** Opening Text shown block **

Are there any specific values for drift_per_second needed? After a certain threshold (~ 0.5/(246060)) inactive players are preferred.

EbTech commented 2 years ago

Inactive players get a boost when the drift is above 0.5 per day? That's unexpected.

Wulfheart commented 2 years ago

I made a repo to reproduce it (including steps) with the dataset I am using here.

Below you can see the first ranked player, the display ranking, the last contest and the drift per day. For drifts between 0 and 0.25 (the threshold may be higher) it seems reasonable but for higher than 0.5 it seems off as a player which hasn't been active for some years shouldn't be rated the top player.

{'player': 'Sheath', 'display_ranking': 1910} 2018-02-04 14:40:59 0
======
{'player': 'Sheath', 'display_ranking': 1909} 2018-02-04 14:40:59 0.01
======
{'player': 'Sheath', 'display_ranking': 1907} 2018-02-04 14:40:59 0.05
======
{'player': 'Sheath', 'display_ranking': 1903} 2018-02-04 14:40:59 0.1
======
{'player': 'Sheath', 'display_ranking': 1888} 2018-02-04 14:40:59 0.25
======
{'player': 'johnny_low', 'display_ranking': 1929} 2012-07-03 10:36:01 0.5
======
{'player': 'johnny_low', 'display_ranking': 2024} 2012-07-03 10:36:01 1
======
{'player': 'johnny_low', 'display_ranking': 2088} 2012-07-03 10:36:01 1.4285714285714286
======

Do you have any idea? Did I do something wrong in the rust api or is my methodology wrong?

Thank you in advance.

EbTech commented 2 years ago

Oh hey, I just remembered something that should explain your situation (sorry I've been a bit ill). The decay feature, which I think was pioneered by Glicko, comes with a couple caveats:

If you disagree with this uncertainty-based approach altogether, you can hack in a rating penalty instead of messing with sigma.

Wulfheart commented 2 years ago

Thanks for your thorough explanation. I don't disagree completely with the uncertainty based approach I don't think it is viable in my situation because I want the rating to decay automatically after a time t even if the player hasn't participated in a contest.

Currently I use the experiment.eval() to to get the ranking. Where can I hack in the rating penalty?

EbTech commented 2 years ago

You can use the uncertainty-based decay too, using the same formula to update the rating for any given time. It's just that the current implementation doesn't have a way to ask for an updated rating at a particular time (I may change the design to support that later). If you want to add that yourself, I could imagine several places and haven't thought carefully about which is best. Whenever you retrieve the ratings, if you also retrieve the player's last update time, you can compare that to the current time and compute an adjusted rating that way.

** Closing Text shown block **

• **Your goal**
Rewrite the forum thread from "Currently I use" to "rating that way.", swapping "rating penalty" for "score penalty".

** Opening Provided material block **

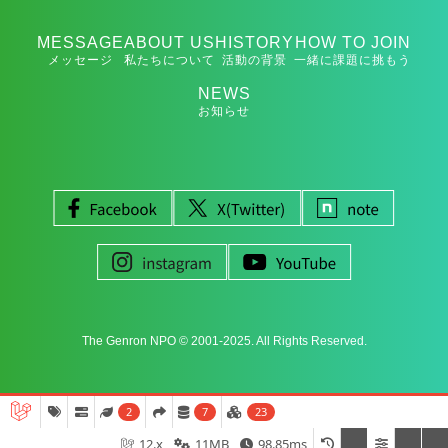
MESSAGE
ABOUT US
HISTORY
HOW TO JOIN
メッセージ
私たちについて
活動の背景
一緒に課題に挑もう
NEWS
お知らせ
The Genron NPO © 2001-2025. All Rights Reserved.
2
7
23
12.x
11MB
98.85ms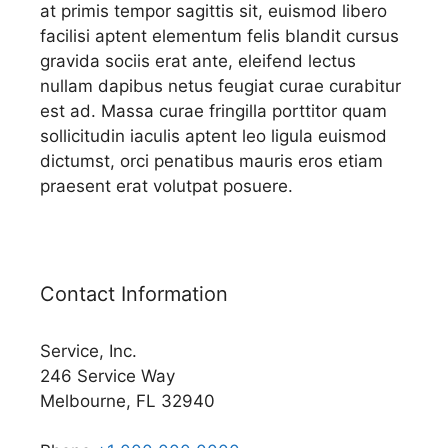
at primis tempor sagittis sit, euismod libero
facilisi aptent elementum felis blandit cursus
gravida sociis erat ante, eleifend lectus
nullam dapibus netus feugiat curae curabitur
est ad. Massa curae fringilla porttitor quam
sollicitudin iaculis aptent leo ligula euismod
dictumst, orci penatibus mauris eros etiam
praesent erat volutpat posuere.
Contact Information
Service, Inc.
246 Service Way
Melbourne, FL 32940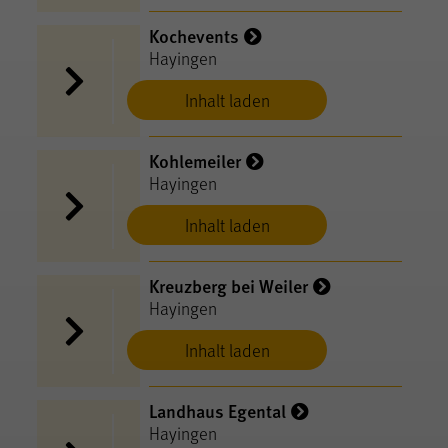
Kochevents
Hayingen
Inhalt laden
Kohlemeiler
Hayingen
Inhalt laden
Kreuzberg bei Weiler
Hayingen
Inhalt laden
Landhaus Egental
Hayingen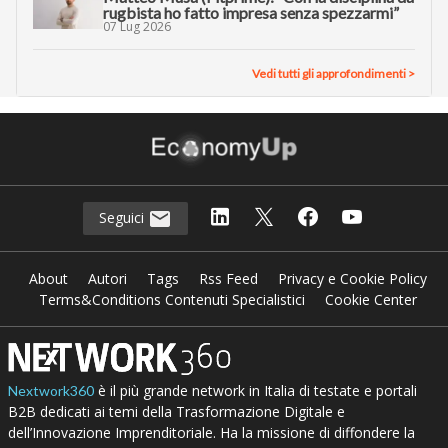
rugbista ho fatto impresa senza spezzarmi”
07 Lug 2026
Vedi tutti gli approfondimenti >
Seguici
About
Autori
Tags
Rss Feed
Privacy e Cookie Policy
Terms&Conditions Contenuti Specialistici
Cookie Center
è il più grande network in Italia di testate e portali
Nextwork360
B2B dedicati ai temi della Trasformazione Digitale e
dell’Innovazione Imprenditoriale. Ha la missione di diffondere la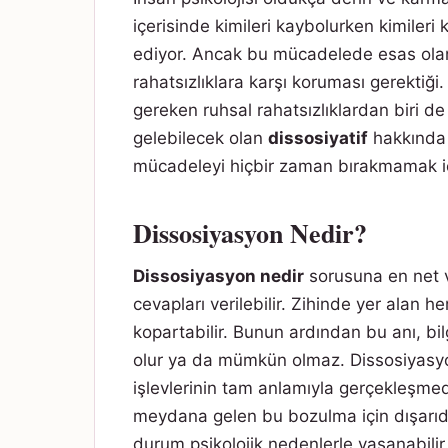
içerisinde kimileri kaybolurken kimiler
ediyor. Ancak bu mücadelede esas olan 
rahatsızlıklara karşı koruması gerektiği
gereken ruhsal rahatsızlıklardan biri d
gelebilecek olan
dissosiyatif
hakkında 
mücadeleyi hiçbir zaman bırakmamak içi
Dissosiyasyon Nedir?
Dissosiyasyon nedir
sorusuna en net 
cevapları verilebilir. Zihinde yer alan h
kopartabilir. Bunun ardından bu anı, bi
olur ya da mümkün olmaz. Dissosiyasyon
işlevlerinin tam anlamıyla gerçekleşmediğ
meydana gelen bu bozulma için dışarıd
durum psikolojik nedenlerle yaşanabilir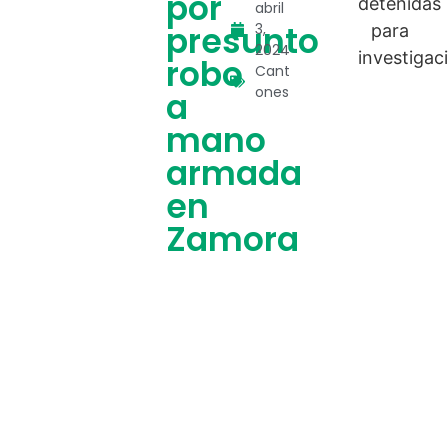
por
abril
presunto
3,
2024
robo
Cant
ones
a
mano
armada
en
Zamora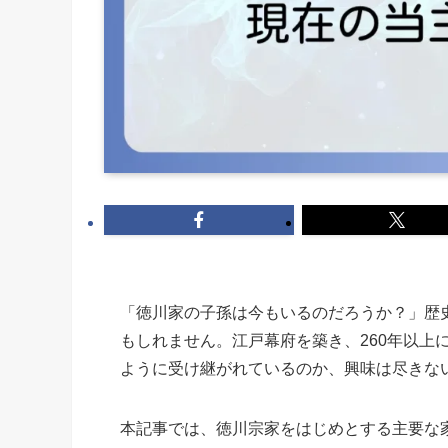
「徳川家の子孫は今もいるのだろうか？」歴
もしれません。江戸幕府を築き、260年以上
ように受け継がれているのか、興味は尽きな
本記事では、徳川宗家をはじめとする主要な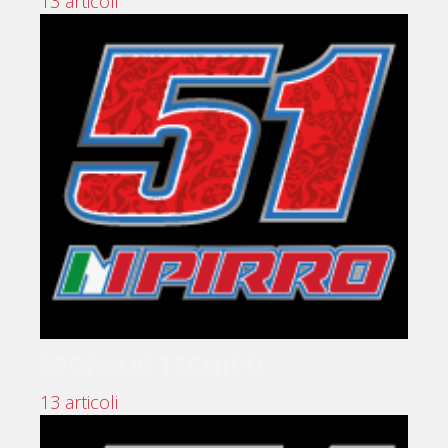
13 articoli
SPONSOR TECNICO
13 articoli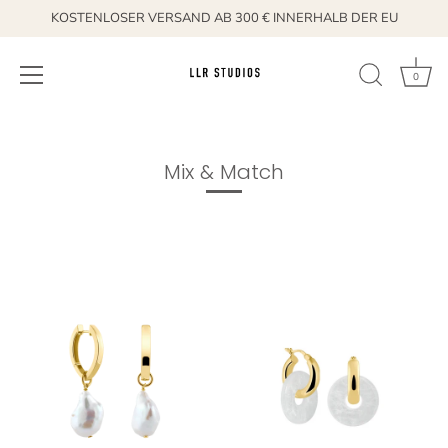
KOSTENLOSER VERSAND AB 300 € INNERHALB DER EU
0
Direkt
zum
Inhalt
Mix & Match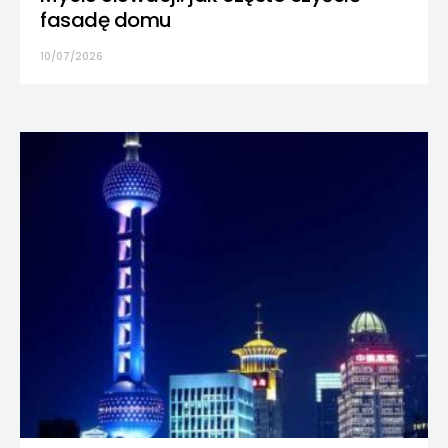
fasadę domu
10/07/2026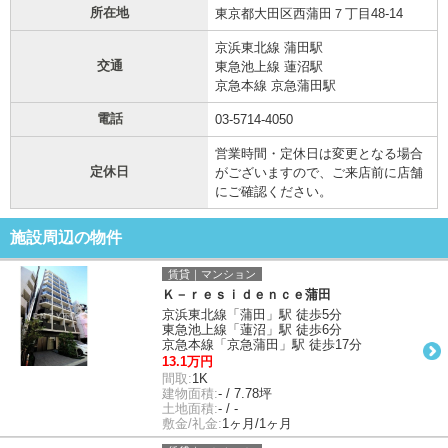
所在地
東京都大田区西蒲田７丁目48-14
京浜東北線 蒲田駅
交通
東急池上線 蓮沼駅
京急本線 京急蒲田駅
電話
03-5714-4050
営業時間・定休日は変更となる場合
定休日
がございますので、ご来店前に店舗
にご確認ください。
施設周辺の物件
賃貸｜マンション
Ｋ－ｒｅｓｉｄｅｎｃｅ蒲田
京浜東北線「蒲田」駅 徒歩5分
東急池上線「蓮沼」駅 徒歩6分
京急本線「京急蒲田」駅 徒歩17分
13.1万円
間取:
1K
建物面積:
- / 7.78坪
土地面積:
- / -
敷金/礼金:
1ヶ月/1ヶ月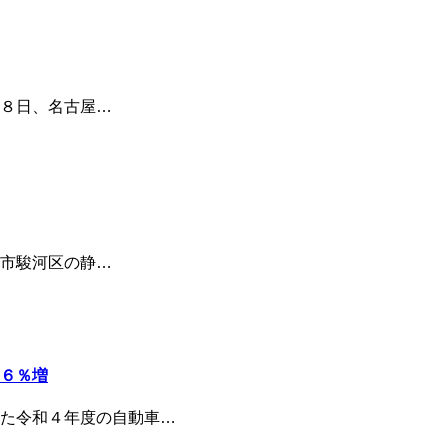
８日、名古屋…
市駿河区の静…
６％増
た令和４年度の自動車…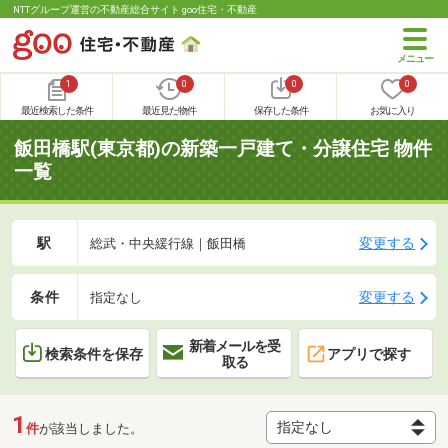
NTTグループ運営の不動産総合サイト goo住宅・不動産
1
0
0
0
最近検索した条件
最近見た物件
保存した条件
お気に入り
飯田橋駅(東京都)の新築一戸建て・分譲住宅 物件
一覧
駅
変更する
総武・中央緩行線｜飯田橋
条件
変更する
指定なし
新着メールを受
検索条件を保存
アプリで探す
取る
1
件
が該当しました。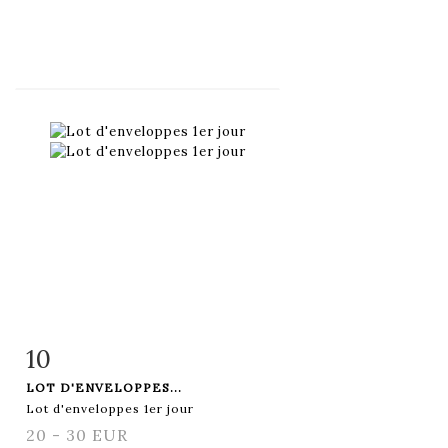
10
Fiche détaillée
Zoom
LOT D'ENVELOPPES...
Lot d'enveloppes 1er jour
20 - 30 EUR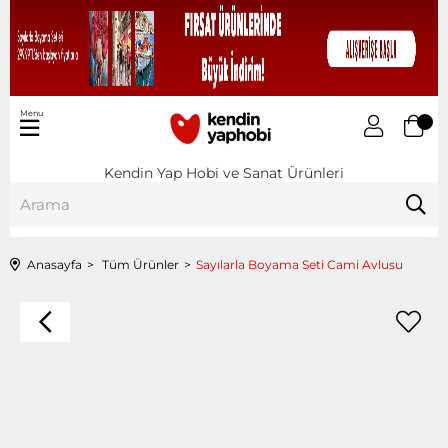
Menu
Kendin Yap Hobi ve Sanat Ürünleri
Anasayfa
Tüm Ürünler
Sayılarla Boyama Seti Cami Avlusu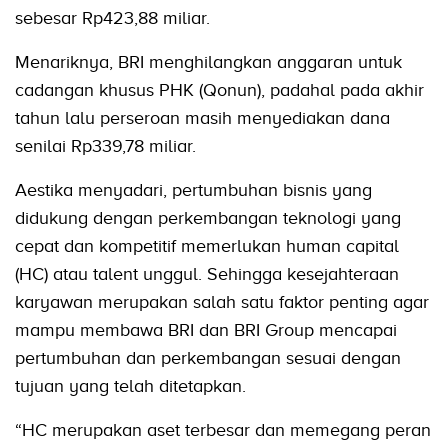
sebesar Rp423,88 miliar.
Menariknya, BRI menghilangkan anggaran untuk
cadangan khusus PHK (Qonun), padahal pada akhir
tahun lalu perseroan masih menyediakan dana
senilai Rp339,78 miliar.
Aestika menyadari, pertumbuhan bisnis yang
didukung dengan perkembangan teknologi yang
cepat dan kompetitif memerlukan human capital
(HC) atau talent unggul. Sehingga kesejahteraan
karyawan merupakan salah satu faktor penting agar
mampu membawa BRI dan BRI Group mencapai
pertumbuhan dan perkembangan sesuai dengan
tujuan yang telah ditetapkan.
“HC merupakan aset terbesar dan memegang peran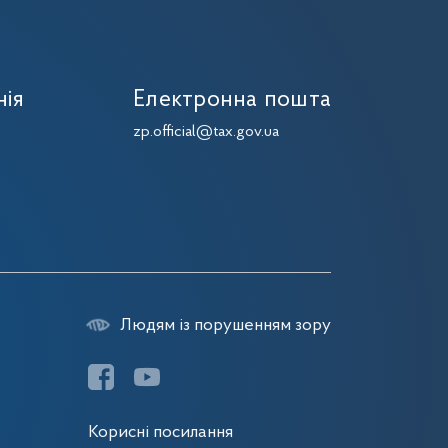
нія
Електронна пошта
zp.official@tax.gov.ua
Людям із порушенням зору
Корисні посилання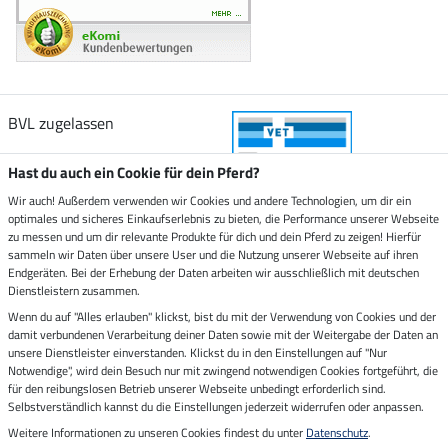
BVL zugelassen
Hast du auch ein Cookie für dein Pferd?
Wir auch! Außerdem verwenden wir Cookies und andere Technologien, um dir ein
optimales und sicheres Einkaufserlebnis zu bieten, die Performance unserer Webseite
Zustellung durch
zu messen und um dir relevante Produkte für dich und dein Pferd zu zeigen! Hierfür
sammeln wir Daten über unsere User und die Nutzung unserer Webseite auf ihren
Endgeräten. Bei der Erhebung der Daten arbeiten wir ausschließlich mit deutschen
Sicher bezahlen mit
Dienstleistern zusammen.
Wenn du auf "Alles erlauben" klickst, bist du mit der Verwendung von Cookies und der
damit verbundenen Verarbeitung deiner Daten sowie mit der Weitergabe der Daten an
Rechnung
Vorkasse
unsere Dienstleister einverstanden. Klickst du in den Einstellungen auf "Nur
Notwendige", wird dein Besuch nur mit zwingend notwendigen Cookies fortgeführt, die
für den reibungslosen Betrieb unserer Webseite unbedingt erforderlich sind.
Impressum
Selbstverständlich kannst du die Einstellungen jederzeit widerrufen oder anpassen.
Weitere Informationen zu unseren Cookies findest du unter
Datenschutz
.
Letzte Aktualisierung am 09.08.2026 um 07:13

** Closing Provided material block **

• **Problem solution**
Currently I use the experiment.eval() to to get the ranking. Where can I hack in the score penalty?

EbTech commented 2 years ago

You can use the uncertainty-based decay too, using the same formula to update the rating for any given time. It's just that the current implementation doesn't have a way to ask for an updated rating at a particular time (I may change the design to support that later). If you want to add that yourself, I could imagine several places and haven't thought carefully about which is best. Whenever you retrieve the ratings, if you also retrieve the player's last update time, you can compare that to the current time and compute an adjusted rating that way.